I was on my way home today. I'm not sure why I did it, but I went to Silverbay Prison. I hadn't been at all. I hadn't even thought about..
him. Sometimes when my thoughts get too close, it feels like I can't breathe. Like a nightmare that plagues you as a child, it's easier to pretend it doesn't exist in the daylight. Yet sometimes there are things that remind you. That pull your thoughts back to those dark places.
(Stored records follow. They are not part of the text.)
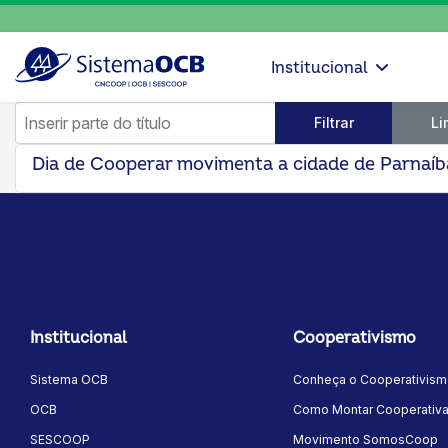
Institucional
Inserir parte do título
Filtrar
Li
Dia de Cooperar movimenta a cidade de Parnaíba
Institucional
Cooperativismo
Sistema OCB
Conheça o Cooperativis
OCB
Como Montar Cooperativ
SESCOOP
Movimento SomosCoop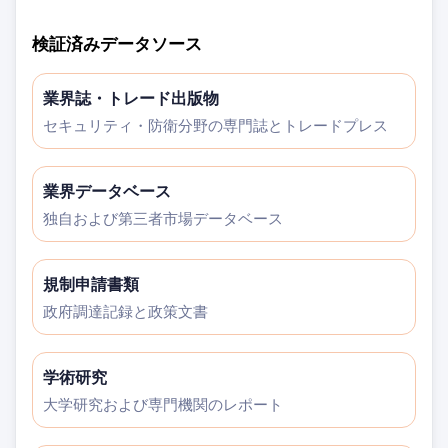
検証済みデータソース
業界誌・トレード出版物
セキュリティ・防衛分野の専門誌とトレードプレス
業界データベース
独自および第三者市場データベース
規制申請書類
政府調達記録と政策文書
学術研究
大学研究および専門機関のレポート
I haven't heard much in the way of actions in regards to his crimes. Not that I expected to. Life imprisonment may not seem like much to some, but it must be remembered that we are not God. And I do not want our actions to be equated with the barbarity of his own.
But maybe there is a sort of justice. Because he's sick, just like many others now. And afraid. Alone. He told me things. Things that turned my stomach and left me even more lost and confused than I was before. He asked me questions, probably because he hasn't seen another visitor since he was caught, and was desperate for attention. I couldn't answer them though. Couldn't really speak.
Not until the end, when he asked me if I would return. If anyone would return for company, or to interrogate him, or just to bring him medication. I could tell in his face that he was craving human contact. That he wanted nothing more than for someone to speak to him again. To show him that he mattered. That he was still someone who was thought about.
I told him no. It was simple. Almost worthless. But somehow, it felt so good.